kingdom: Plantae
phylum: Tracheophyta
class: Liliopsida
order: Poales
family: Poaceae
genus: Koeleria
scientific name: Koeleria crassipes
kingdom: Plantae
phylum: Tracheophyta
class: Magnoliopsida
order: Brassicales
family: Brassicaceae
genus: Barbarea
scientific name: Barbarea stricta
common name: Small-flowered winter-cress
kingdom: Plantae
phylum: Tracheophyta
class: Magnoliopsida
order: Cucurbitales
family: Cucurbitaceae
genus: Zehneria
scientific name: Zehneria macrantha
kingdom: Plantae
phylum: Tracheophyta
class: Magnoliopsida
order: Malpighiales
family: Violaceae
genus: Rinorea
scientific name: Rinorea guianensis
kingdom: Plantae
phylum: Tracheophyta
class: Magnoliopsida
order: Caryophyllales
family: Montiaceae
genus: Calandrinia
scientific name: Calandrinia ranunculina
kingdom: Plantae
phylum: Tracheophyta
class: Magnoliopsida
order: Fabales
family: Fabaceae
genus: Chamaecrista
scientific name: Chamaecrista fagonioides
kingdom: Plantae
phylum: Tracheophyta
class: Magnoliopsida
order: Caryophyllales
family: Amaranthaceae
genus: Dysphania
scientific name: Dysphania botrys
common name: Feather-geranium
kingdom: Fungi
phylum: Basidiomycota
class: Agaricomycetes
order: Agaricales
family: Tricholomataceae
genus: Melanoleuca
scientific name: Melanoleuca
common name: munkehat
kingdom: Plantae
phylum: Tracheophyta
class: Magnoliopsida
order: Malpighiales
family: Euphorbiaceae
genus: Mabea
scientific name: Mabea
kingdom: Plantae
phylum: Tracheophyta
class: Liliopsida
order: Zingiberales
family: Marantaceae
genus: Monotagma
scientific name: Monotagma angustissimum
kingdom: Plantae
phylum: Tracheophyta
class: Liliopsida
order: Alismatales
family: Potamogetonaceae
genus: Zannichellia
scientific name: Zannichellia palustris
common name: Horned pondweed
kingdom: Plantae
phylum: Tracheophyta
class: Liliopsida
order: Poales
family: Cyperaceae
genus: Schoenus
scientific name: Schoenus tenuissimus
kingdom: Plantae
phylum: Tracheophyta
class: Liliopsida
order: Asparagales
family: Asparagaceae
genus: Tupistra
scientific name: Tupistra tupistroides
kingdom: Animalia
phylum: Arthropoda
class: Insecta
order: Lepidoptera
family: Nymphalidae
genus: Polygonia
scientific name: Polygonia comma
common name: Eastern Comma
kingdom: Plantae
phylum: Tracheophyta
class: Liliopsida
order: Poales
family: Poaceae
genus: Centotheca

+-------+

REQUIRED WORK | Copy every line of the records above, keeping each name, spelling and capital letter unchanged.

OUTPUT FOR THIS EXERCISE |
kingdom: Plantae
phylum: Tracheophyta
class: Liliopsida
order: Poales
family: Poaceae
genus: Koeleria
scientific name: Koeleria crassipes
kingdom: Plantae
phylum: Tracheophyta
class: Magnoliopsida
order: Brassicales
family: Brassicaceae
genus: Barbarea
scientific name: Barbarea stricta
common name: Small-flowered winter-cress
kingdom: Plantae
phylum: Tracheophyta
class: Magnoliopsida
order: Cucurbitales
family: Cucurbitaceae
genus: Zehneria
scientific name: Zehneria macrantha
kingdom: Plantae
phylum: Tracheophyta
class: Magnoliopsida
order: Malpighiales
family: Violaceae
genus: Rinorea
scientific name: Rinorea guianensis
kingdom: Plantae
phylum: Tracheophyta
class: Magnoliopsida
order: Caryophyllales
family: Montiaceae
genus: Calandrinia
scientific name: Calandrinia ranunculina
kingdom: Plantae
phylum: Tracheophyta
class: Magnoliopsida
order: Fabales
family: Fabaceae
genus: Chamaecrista
scientific name: Chamaecrista fagonioides
kingdom: Plantae
phylum: Tracheophyta
class: Magnoliopsida
order: Caryophyllales
family: Amaranthaceae
genus: Dysphania
scientific name: Dysphania botrys
common name: Feather-geranium
kingdom: Fungi
phylum: Basidiomycota
class: Agaricomycetes
order: Agaricales
family: Tricholomataceae
genus: Melanoleuca
scientific name: Melanoleuca
common name: munkehat
kingdom: Plantae
phylum: Tracheophyta
class: Magnoliopsida
order: Malpighiales
family: Euphorbiaceae
genus: Mabea
scientific name: Mabea
kingdom: Plantae
phylum: Tracheophyta
class: Liliopsida
order: Zingiberales
family: Marantaceae
genus: Monotagma
scientific name: Monotagma angustissimum
kingdom: Plantae
phylum: Tracheophyta
class: Liliopsida
order: Alismatales
family: Potamogetonaceae
genus: Zannichellia
scientific name: Zannichellia palustris
common name: Horned pondweed
kingdom: Plantae
phylum: Tracheophyta
class: Liliopsida
order: Poales
family: Cyperaceae
genus: Schoenus
scientific name: Schoenus tenuissimus
kingdom: Plantae
phylum: Tracheophyta
class: Liliopsida
order: Asparagales
family: Asparagaceae
genus: Tupistra
scientific name: Tupistra tupistroides
kingdom: Animalia
phylum: Arthropoda
class: Insecta
order: Lepidoptera
family: Nymphalidae
genus: Polygonia
scientific name: Polygonia comma
common name: Eastern Comma
kingdom: Plantae
phylum: Tracheophyta
class: Liliopsida
order: Poales
family: Poaceae
genus: Centotheca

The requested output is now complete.